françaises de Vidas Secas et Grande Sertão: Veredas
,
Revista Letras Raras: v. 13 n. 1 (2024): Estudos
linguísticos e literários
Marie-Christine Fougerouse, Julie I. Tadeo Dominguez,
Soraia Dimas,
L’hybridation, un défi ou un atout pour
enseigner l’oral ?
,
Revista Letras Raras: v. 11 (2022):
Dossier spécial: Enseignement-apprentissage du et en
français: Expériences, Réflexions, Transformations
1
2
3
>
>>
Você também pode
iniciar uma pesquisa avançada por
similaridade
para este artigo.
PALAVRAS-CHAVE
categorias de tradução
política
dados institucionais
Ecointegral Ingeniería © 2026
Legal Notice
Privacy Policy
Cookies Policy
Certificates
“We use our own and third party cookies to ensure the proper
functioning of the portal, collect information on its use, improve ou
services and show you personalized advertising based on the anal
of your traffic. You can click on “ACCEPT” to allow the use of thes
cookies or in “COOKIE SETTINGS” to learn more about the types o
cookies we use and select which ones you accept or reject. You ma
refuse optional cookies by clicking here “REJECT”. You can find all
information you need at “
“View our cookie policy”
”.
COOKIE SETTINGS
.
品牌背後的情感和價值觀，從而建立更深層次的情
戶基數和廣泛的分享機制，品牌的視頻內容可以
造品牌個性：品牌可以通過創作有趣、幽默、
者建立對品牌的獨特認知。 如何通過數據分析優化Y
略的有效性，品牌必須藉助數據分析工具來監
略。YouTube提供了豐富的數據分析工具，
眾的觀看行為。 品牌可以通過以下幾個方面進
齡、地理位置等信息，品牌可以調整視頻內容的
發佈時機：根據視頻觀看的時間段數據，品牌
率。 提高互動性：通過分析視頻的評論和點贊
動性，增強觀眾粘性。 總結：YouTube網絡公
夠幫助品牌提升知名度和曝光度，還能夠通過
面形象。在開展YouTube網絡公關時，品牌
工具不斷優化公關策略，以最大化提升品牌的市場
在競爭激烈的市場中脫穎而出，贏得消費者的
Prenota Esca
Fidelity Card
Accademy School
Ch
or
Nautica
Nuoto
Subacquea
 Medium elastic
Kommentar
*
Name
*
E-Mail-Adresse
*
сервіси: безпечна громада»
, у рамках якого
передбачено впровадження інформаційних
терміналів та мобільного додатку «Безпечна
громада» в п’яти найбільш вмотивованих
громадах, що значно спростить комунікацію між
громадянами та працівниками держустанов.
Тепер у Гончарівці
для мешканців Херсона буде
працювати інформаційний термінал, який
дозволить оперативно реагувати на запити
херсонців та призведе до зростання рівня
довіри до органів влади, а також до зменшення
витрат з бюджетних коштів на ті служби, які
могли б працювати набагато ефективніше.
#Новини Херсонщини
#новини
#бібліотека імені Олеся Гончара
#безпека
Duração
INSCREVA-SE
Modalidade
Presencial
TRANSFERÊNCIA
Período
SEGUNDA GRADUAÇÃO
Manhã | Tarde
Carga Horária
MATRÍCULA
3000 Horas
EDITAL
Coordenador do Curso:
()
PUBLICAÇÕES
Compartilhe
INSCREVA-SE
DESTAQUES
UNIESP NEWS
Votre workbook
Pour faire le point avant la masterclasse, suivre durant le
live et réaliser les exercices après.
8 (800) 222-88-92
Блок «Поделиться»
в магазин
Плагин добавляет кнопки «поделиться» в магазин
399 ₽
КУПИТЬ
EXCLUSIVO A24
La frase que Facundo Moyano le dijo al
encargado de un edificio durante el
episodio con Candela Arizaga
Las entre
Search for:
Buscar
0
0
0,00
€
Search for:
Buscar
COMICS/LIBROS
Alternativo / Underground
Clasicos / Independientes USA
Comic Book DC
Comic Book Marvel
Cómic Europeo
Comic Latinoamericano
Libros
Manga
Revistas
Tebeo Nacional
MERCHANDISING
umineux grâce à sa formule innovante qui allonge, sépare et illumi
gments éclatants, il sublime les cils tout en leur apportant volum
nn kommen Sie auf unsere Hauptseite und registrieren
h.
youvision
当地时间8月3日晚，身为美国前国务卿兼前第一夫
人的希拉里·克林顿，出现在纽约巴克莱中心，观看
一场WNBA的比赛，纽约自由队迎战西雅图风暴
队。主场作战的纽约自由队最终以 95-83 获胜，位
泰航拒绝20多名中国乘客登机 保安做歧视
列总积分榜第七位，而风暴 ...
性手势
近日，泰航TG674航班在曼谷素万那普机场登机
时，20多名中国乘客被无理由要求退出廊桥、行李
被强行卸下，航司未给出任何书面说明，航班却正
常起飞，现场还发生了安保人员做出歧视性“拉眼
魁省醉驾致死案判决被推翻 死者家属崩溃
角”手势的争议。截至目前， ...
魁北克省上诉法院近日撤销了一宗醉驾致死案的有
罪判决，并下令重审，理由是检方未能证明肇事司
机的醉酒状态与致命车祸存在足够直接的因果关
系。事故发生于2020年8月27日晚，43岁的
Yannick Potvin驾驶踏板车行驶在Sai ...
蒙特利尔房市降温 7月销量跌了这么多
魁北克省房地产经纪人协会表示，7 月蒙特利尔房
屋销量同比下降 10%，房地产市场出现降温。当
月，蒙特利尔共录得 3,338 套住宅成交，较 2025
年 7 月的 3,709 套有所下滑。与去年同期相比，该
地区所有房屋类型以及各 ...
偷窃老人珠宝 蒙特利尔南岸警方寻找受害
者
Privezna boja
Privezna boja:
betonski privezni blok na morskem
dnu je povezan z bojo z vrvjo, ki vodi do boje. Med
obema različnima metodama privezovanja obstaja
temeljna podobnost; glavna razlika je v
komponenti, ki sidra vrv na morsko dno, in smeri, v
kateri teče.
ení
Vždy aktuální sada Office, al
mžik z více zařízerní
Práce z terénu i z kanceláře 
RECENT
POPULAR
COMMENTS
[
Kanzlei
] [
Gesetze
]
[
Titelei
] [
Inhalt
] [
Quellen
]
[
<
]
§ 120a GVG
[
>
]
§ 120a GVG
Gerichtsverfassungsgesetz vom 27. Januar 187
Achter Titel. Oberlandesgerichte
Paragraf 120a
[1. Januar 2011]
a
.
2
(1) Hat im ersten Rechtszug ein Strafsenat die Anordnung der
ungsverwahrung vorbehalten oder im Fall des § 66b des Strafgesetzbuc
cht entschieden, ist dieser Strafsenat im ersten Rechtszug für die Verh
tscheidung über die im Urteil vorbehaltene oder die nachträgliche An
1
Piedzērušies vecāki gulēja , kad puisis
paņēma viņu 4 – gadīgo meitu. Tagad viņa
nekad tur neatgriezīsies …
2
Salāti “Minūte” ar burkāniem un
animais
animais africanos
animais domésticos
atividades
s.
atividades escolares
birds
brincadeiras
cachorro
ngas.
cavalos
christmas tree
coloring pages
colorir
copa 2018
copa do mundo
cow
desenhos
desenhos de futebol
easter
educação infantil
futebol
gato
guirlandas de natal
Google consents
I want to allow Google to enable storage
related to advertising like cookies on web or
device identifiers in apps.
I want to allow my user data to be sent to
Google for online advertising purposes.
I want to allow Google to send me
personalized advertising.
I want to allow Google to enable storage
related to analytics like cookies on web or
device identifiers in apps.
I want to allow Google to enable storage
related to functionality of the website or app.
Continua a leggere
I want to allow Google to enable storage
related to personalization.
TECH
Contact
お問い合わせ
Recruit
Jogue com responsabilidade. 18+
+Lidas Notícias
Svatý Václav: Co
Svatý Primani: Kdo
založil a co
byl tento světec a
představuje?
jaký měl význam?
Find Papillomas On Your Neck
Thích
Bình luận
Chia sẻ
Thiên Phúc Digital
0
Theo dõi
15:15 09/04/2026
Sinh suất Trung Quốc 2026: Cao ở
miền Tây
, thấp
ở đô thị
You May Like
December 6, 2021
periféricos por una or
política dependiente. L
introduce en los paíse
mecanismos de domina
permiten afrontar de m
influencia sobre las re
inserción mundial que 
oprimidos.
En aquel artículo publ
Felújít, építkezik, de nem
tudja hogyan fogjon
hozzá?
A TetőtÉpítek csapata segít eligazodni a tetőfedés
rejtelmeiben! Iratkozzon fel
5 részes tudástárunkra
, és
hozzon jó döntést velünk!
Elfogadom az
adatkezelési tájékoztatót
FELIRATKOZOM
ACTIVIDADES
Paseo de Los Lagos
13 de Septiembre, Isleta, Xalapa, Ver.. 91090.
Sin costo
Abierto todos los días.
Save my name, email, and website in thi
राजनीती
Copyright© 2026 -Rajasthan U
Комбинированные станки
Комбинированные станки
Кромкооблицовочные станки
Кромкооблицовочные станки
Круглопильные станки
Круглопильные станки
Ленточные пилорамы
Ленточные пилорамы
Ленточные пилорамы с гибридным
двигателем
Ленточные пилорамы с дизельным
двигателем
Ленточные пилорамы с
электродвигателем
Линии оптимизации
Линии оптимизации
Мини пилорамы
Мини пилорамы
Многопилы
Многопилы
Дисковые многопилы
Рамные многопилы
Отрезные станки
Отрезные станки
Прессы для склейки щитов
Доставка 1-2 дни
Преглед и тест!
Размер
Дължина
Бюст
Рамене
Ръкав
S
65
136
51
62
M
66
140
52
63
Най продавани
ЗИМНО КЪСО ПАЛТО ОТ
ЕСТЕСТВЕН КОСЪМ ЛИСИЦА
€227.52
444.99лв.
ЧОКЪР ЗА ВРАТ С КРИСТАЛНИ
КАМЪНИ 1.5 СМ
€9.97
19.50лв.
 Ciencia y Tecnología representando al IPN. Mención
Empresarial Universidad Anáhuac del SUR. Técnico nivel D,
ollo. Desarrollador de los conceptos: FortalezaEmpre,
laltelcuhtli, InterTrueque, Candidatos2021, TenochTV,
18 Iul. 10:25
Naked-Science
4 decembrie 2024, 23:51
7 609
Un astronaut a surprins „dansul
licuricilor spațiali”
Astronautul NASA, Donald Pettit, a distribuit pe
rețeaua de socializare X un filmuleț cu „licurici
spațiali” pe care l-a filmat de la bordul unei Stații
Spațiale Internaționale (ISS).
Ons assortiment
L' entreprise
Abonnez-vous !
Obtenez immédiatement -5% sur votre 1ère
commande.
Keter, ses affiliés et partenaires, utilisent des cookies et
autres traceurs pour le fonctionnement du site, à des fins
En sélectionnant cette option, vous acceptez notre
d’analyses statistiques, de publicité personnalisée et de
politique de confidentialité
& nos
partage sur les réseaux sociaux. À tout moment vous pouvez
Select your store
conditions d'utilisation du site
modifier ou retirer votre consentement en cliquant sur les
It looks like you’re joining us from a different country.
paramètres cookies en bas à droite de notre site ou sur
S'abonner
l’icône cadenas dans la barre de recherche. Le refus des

» **About this exercise**
Each line in the listing above from the one containing "I want to allow my user data to be sent to" through the one containing "jaký měl význam?" should be repeated exactly, and no other line.

» **Answer space**
I want to allow my user data to be sent to
Google for online advertising purposes.
I want to allow Google to send me
personalized advertising.
I want to allow Google to enable storage
related to analytics like cookies on web or
device identifiers in apps.
I want to allow Google to enable storage
related to functionality of the website or app.
Continua a leggere
I want to allow Google to enable storage
related to personalization.
TECH
Contact
お問い合わせ
Recruit
Jogue com responsabilidade. 18+
+Lidas Notícias
Svatý Václav: Co
Svatý Primani: Kdo
založil a co
byl tento světec a
představuje?
jaký měl význam?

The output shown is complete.